Du côté des dépenses, le gouvernement avait prévu, pour 2013, presque 371 milliards de dépenses, soit 3 milliards de moins qu’en 2012. Une baisse de 1% des dépenses, cela paraissait réaliste. Las... Le gouvernement se révèle totalement incapable de réussir cette réduction de dépenses de 1%.

Au 31 juillet, les dépenses de l’Etat sont en effet passées de 226 à plus de 235 milliards d’euros en un an (à période égale donc). C’est pas beau ça ? Là où le gouvernement avait annoncé une baisse des dépenses, il a réussi la prouesse de les relancer de plus de 4%.

On connaît les mauvaises raisons invoquées par Bercy pour justifier ce dérapage majeur : des dépenses exceptionnelles, qui ne devaient pas peser sur le déficit final. Là encore, pipeautage manifeste : les dépenses exceptionnelles pèsent bien sur le déficit final. Et, de toute façon, elles n’expliquent qu’une partie du naufrage. En réalité, en chiffres bruts, les dépenses de fonctionnement de l’Etat ont méchamment glissé de plus de 20% en un an.

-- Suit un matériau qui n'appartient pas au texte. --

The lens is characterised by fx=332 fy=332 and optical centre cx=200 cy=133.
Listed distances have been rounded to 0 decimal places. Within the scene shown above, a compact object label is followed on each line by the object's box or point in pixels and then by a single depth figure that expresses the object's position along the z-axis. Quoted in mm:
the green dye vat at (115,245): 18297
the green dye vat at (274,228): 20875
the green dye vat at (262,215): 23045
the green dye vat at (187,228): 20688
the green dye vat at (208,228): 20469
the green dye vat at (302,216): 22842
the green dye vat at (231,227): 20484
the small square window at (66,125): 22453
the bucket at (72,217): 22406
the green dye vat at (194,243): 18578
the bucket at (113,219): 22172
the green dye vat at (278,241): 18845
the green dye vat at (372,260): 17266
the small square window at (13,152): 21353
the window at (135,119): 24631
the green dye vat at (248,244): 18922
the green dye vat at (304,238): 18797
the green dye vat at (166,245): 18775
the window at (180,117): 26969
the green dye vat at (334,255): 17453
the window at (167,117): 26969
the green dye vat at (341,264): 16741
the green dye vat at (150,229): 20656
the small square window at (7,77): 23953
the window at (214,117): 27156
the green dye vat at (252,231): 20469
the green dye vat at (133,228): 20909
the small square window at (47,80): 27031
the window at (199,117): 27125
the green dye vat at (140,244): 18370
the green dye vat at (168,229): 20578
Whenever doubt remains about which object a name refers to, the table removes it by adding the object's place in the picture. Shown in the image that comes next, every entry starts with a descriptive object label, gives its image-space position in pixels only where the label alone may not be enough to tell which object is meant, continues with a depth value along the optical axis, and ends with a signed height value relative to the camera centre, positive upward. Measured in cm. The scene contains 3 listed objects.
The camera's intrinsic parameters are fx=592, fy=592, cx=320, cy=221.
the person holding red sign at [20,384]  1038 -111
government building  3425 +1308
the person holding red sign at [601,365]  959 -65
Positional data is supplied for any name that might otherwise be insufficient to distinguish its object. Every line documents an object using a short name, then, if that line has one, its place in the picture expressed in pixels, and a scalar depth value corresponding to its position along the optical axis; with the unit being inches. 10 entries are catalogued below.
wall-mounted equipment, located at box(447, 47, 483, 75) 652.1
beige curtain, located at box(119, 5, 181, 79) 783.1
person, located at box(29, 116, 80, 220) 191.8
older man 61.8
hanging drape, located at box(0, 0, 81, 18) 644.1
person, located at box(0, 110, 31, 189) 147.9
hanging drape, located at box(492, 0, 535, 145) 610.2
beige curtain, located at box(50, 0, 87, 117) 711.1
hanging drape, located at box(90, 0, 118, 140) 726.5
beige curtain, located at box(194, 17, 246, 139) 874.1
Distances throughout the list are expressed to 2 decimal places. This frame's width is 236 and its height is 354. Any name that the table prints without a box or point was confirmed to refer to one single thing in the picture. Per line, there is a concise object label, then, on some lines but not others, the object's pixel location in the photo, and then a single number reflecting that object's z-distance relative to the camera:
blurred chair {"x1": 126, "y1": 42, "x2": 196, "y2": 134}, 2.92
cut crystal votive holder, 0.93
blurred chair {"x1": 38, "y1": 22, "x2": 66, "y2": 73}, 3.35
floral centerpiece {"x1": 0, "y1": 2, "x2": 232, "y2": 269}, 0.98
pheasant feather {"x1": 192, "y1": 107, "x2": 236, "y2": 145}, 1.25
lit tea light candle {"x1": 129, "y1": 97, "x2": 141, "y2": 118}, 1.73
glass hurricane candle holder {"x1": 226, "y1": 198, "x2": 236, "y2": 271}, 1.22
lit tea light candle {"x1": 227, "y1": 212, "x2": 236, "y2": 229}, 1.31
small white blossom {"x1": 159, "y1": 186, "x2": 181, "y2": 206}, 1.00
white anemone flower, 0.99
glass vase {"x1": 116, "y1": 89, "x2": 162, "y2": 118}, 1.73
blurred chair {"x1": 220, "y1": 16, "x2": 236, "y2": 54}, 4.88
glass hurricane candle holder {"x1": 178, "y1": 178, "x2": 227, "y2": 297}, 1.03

Face à ce mur qui s’approche à la vitesse d’une astéroïde, Bercy tente bien des manœuvres d’urgence, comme le redressement mystérieux des comptes selon des techniques que l’on aimerait connaître. Au 30 juin, le déficit avait augmenté de 3 milliards par rapport à l’an dernier. Au 31 juillet, il a diminué de 5 milliards. Cela sent l’opération "poussière sous le tapis" bien connue de la direction du Budget.

Il n’en demeure pas moins qu’avec une augmentation des dépenses de près de 10 milliards, là où l’on s’attendait à une diminution d’un milliard, le gouvernement a démontré sans conteste son incapacité à gérer l’Etat. L’annonce d’une diminution des dépenses à hauteur de 14 milliards en 2014, sans le moindre plan détaillé pour y parvenir, n’est donc nullement crédible.

Ce que Moscovici a annoncé, c’est en effet un cost-killing de 5% sur le budget de l’Etat. Soit un retour à la situation laissée par Nicolas Sarkozy. Une affaire qui ne manque pas d’être cocasse. Et un budget, bien évidemment, de propagande.